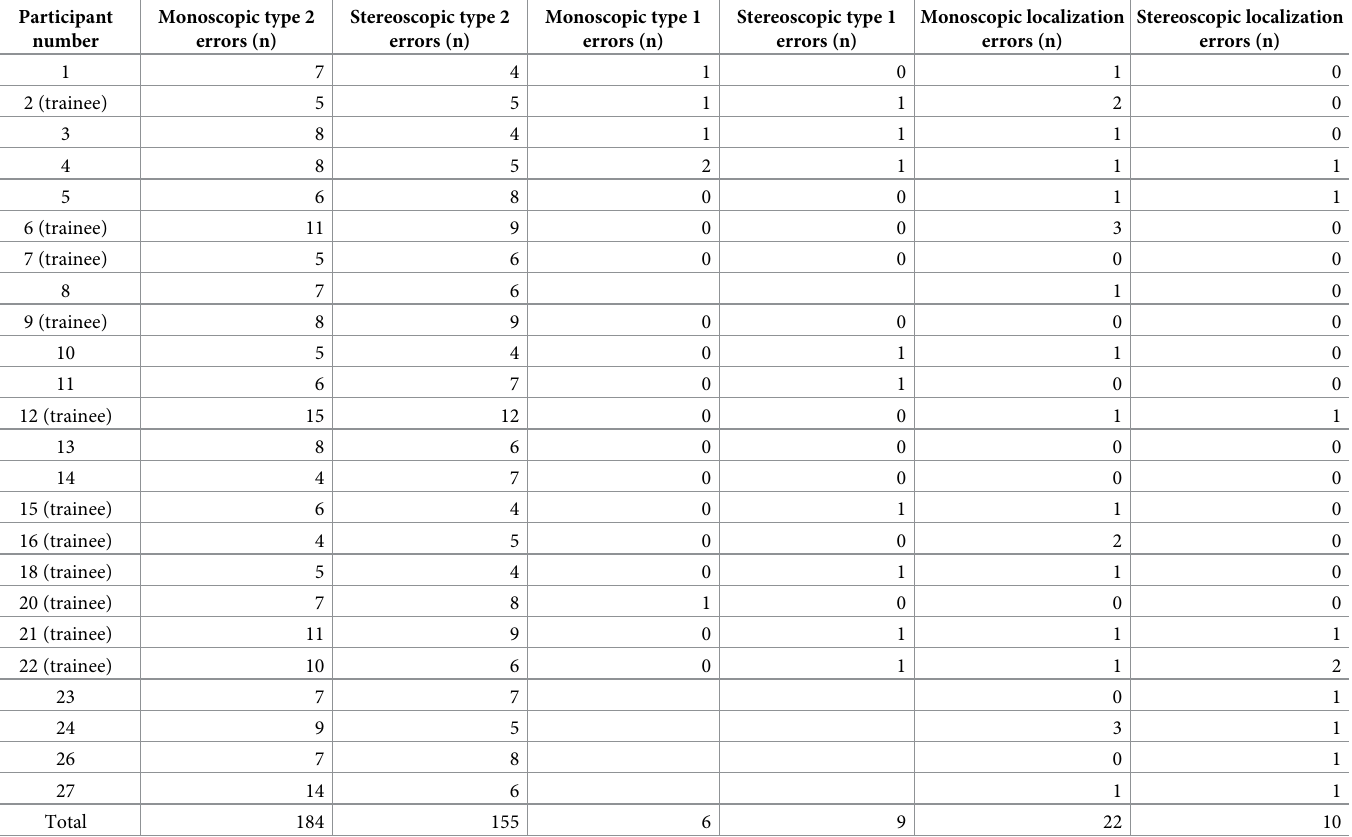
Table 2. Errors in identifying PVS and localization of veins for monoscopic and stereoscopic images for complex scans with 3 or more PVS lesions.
§
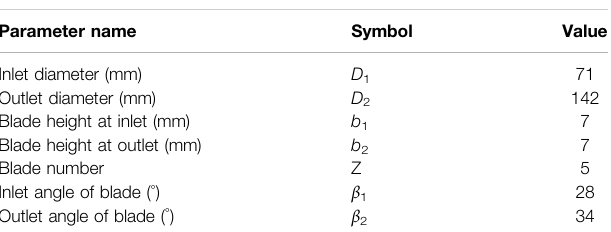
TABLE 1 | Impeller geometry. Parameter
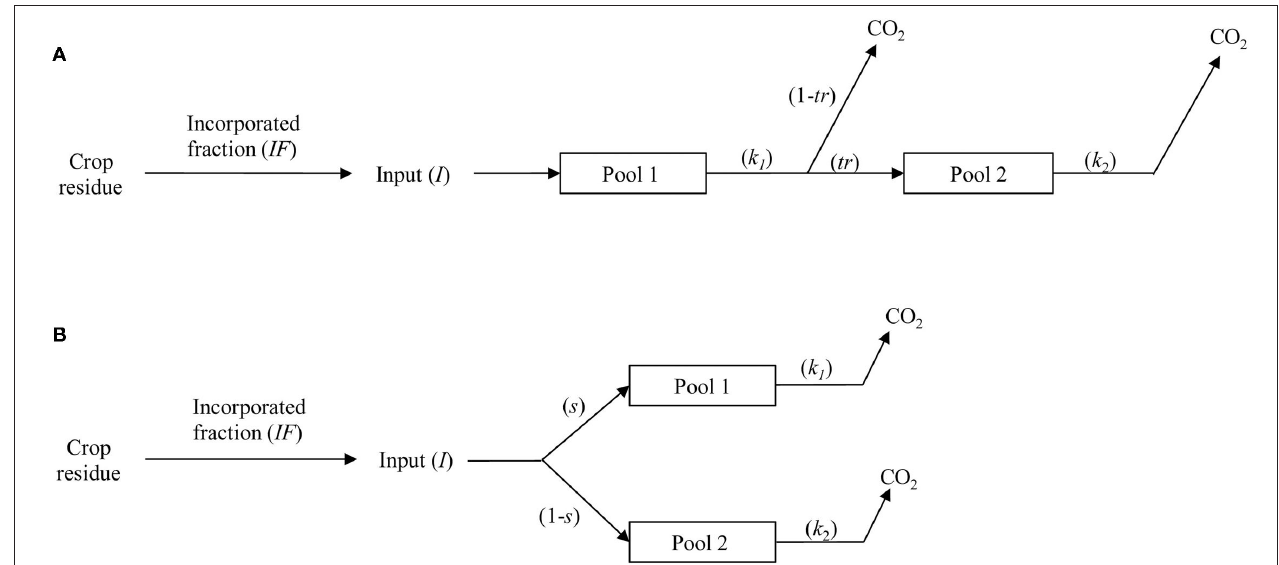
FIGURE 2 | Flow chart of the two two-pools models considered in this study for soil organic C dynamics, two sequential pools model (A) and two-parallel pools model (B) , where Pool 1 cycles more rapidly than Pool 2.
§
Your assignment:
Leaving each picture behind, please give again exactly the lines above from the one with "TABLE 1 | Impeller geometry. Parameter" through the one with "FIGURE 2 | Flow", both included, and no others.

Answer section:
TABLE 1 | Impeller geometry. Parameter
FIGURE 2 | Flow chart of the two two-pools models considered in this study for soil organic C dynamics, two sequential pools model (A) and two-parallel pools model (B) , where Pool 1 cycles more rapidly than Pool 2.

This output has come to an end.